DIRECTIONS: Give again, exactly as written, each line of the material below starting at the line that contains "staining of normal" and ending at the line that contains "staining in human". Both ends count, and no other line does.

MATERIALS PROVIDED:
■ ■ ■ ■ ■ ■ ■
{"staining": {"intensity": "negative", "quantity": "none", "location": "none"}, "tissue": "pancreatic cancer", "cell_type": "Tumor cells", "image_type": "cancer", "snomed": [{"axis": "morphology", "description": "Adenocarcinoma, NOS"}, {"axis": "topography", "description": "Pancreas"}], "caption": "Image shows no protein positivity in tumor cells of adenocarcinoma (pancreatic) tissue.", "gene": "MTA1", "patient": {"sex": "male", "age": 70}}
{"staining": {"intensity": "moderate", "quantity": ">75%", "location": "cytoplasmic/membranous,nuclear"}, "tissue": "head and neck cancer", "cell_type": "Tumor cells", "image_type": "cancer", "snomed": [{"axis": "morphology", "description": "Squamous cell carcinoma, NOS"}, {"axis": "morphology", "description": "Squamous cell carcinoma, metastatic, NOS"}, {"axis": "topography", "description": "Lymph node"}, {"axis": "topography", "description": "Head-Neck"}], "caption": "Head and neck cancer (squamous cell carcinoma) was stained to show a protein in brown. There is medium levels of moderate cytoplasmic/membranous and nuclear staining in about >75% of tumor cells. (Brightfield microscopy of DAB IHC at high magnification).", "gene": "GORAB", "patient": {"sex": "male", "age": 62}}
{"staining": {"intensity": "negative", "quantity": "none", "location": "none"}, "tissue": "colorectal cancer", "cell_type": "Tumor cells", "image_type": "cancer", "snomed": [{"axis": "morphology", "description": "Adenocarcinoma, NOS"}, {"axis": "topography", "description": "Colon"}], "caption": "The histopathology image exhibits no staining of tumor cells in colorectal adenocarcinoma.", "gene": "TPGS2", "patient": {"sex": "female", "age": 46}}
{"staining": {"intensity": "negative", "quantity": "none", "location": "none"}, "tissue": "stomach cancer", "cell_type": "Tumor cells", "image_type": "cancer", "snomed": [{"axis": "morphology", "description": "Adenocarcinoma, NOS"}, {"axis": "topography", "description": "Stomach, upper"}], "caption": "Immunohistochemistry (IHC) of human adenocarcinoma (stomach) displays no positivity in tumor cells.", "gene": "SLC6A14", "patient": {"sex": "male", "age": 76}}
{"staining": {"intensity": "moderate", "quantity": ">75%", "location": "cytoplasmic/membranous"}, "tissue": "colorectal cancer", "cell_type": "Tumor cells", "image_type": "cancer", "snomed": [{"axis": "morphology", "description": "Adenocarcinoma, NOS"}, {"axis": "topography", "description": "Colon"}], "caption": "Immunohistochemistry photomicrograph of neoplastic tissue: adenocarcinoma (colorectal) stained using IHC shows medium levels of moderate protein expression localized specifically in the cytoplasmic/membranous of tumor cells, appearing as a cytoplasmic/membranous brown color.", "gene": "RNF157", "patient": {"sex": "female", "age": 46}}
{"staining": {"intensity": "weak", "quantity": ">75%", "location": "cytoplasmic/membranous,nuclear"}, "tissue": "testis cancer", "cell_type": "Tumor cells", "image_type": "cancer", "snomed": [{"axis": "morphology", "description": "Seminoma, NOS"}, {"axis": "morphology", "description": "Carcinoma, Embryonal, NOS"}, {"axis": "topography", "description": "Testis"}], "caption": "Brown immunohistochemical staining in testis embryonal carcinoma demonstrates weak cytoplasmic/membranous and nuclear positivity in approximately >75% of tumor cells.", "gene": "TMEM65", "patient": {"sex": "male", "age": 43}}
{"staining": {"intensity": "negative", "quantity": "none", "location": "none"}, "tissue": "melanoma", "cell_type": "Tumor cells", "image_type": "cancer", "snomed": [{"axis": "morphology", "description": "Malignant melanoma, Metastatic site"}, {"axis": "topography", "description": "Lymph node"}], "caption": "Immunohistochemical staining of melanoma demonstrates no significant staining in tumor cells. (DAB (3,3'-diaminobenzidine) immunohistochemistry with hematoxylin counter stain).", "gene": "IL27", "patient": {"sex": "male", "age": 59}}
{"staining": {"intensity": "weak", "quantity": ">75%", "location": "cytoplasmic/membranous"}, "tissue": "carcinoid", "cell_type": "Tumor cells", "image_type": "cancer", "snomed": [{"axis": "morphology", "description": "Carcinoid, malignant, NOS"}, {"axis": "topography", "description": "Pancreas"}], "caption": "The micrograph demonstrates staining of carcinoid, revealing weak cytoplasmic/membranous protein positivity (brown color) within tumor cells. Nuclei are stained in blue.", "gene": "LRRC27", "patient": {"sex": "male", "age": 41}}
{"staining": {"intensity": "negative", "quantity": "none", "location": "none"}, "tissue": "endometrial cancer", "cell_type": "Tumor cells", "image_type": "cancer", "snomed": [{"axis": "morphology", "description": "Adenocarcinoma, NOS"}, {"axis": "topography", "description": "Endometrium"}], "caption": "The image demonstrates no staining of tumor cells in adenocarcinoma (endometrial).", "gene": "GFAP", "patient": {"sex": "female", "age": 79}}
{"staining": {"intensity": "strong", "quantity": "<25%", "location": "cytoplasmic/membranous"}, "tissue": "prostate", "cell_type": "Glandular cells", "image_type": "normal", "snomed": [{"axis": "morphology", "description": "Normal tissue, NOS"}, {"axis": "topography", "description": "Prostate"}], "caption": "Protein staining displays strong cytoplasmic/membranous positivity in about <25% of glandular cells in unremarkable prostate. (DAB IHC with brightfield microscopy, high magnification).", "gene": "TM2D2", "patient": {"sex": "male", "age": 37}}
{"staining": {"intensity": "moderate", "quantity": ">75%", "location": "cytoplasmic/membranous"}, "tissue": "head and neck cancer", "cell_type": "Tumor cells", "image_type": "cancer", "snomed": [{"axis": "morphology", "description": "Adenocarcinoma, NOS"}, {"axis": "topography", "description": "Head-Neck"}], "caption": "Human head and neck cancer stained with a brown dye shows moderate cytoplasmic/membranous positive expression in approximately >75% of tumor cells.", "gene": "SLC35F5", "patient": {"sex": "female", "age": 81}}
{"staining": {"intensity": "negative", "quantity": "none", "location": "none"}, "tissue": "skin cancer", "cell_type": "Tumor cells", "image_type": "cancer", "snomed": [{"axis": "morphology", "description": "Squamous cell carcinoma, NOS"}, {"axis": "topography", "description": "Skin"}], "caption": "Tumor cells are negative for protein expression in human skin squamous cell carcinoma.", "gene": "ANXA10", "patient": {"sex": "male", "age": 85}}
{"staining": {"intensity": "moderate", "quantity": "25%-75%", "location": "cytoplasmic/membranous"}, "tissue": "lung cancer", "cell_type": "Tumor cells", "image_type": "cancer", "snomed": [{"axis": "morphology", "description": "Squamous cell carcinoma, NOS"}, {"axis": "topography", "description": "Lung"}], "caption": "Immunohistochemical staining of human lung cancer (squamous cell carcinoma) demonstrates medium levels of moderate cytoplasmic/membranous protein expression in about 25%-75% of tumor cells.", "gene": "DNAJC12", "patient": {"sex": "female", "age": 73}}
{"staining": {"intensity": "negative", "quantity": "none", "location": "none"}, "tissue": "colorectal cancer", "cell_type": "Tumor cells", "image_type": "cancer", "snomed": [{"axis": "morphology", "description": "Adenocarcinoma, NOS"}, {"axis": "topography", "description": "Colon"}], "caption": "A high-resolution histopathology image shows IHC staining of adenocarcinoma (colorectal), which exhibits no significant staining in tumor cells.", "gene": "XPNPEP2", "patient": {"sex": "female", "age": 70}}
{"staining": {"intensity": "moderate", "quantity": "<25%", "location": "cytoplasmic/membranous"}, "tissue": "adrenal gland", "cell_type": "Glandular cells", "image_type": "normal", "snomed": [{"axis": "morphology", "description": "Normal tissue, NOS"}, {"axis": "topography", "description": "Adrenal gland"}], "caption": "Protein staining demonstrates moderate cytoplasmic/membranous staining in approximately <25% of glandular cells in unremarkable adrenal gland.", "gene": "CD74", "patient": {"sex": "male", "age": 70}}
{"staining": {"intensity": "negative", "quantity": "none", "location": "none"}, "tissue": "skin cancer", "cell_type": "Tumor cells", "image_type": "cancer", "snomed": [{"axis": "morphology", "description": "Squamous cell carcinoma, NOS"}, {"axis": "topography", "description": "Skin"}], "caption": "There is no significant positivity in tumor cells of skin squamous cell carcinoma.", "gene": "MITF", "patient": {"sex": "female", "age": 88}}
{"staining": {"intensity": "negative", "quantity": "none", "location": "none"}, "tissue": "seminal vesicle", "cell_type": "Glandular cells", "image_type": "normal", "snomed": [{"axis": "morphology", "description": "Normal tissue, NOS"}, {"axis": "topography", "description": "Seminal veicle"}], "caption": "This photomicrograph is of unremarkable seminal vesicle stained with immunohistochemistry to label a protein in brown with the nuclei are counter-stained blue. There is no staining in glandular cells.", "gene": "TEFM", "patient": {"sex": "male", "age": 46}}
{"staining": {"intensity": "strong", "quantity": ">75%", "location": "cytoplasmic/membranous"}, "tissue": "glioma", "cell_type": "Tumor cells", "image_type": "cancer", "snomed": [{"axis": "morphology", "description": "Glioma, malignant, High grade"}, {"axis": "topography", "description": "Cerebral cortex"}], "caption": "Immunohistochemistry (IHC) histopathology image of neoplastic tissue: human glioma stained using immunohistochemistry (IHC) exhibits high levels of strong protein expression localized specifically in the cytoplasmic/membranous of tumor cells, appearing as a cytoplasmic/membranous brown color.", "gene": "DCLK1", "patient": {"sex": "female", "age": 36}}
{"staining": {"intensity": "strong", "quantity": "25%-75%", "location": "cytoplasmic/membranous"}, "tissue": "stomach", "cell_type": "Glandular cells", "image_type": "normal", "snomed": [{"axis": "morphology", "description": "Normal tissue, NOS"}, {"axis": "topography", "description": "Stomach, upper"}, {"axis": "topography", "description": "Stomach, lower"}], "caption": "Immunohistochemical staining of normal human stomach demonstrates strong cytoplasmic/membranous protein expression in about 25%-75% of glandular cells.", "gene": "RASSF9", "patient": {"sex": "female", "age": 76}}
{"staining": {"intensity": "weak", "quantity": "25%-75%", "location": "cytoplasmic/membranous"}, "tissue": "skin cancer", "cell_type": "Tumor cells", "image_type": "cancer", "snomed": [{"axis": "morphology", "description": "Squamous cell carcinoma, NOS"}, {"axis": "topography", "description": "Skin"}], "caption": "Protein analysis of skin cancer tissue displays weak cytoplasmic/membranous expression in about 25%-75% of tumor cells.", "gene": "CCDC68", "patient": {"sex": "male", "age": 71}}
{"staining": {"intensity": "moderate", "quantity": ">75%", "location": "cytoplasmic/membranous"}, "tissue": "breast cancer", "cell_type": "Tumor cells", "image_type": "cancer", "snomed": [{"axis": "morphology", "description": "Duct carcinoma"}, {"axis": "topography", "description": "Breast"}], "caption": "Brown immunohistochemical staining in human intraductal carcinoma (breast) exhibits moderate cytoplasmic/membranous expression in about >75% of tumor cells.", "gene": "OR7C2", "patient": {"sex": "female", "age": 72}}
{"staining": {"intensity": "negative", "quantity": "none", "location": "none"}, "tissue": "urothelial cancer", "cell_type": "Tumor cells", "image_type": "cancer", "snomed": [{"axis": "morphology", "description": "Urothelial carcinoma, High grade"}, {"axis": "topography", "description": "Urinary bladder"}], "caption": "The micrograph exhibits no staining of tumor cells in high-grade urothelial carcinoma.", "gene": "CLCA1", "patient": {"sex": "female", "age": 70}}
■ ■ ■ ■ ■ ■ ■
RESPONSE AREA:
{"staining": {"intensity": "strong", "quantity": "25%-75%", "location": "cytoplasmic/membranous"}, "tissue": "stomach", "cell_type": "Glandular cells", "image_type": "normal", "snomed": [{"axis": "morphology", "description": "Normal tissue, NOS"}, {"axis": "topography", "description": "Stomach, upper"}, {"axis": "topography", "description": "Stomach, lower"}], "caption": "Immunohistochemical staining of normal human stomach demonstrates strong cytoplasmic/membranous protein expression in about 25%-75% of glandular cells.", "gene": "RASSF9", "patient": {"sex": "female", "age": 76}}
{"staining": {"intensity": "weak", "quantity": "25%-75%", "location": "cytoplasmic/membranous"}, "tissue": "skin cancer", "cell_type": "Tumor cells", "image_type": "cancer", "snomed": [{"axis": "morphology", "description": "Squamous cell carcinoma, NOS"}, {"axis": "topography", "description": "Skin"}], "caption": "Protein analysis of skin cancer tissue displays weak cytoplasmic/membranous expression in about 25%-75% of tumor cells.", "gene": "CCDC68", "patient": {"sex": "male", "age": 71}}
{"staining": {"intensity": "moderate", "quantity": ">75%", "location": "cytoplasmic/membranous"}, "tissue": "breast cancer", "cell_type": "Tumor cells", "image_type": "cancer", "snomed": [{"axis": "morphology", "description": "Duct carcinoma"}, {"axis": "topography", "description": "Breast"}], "caption": "Brown immunohistochemical staining in human intraductal carcinoma (breast) exhibits moderate cytoplasmic/membranous expression in about >75% of tumor cells.", "gene": "OR7C2", "patient": {"sex": "female", "age": 72}}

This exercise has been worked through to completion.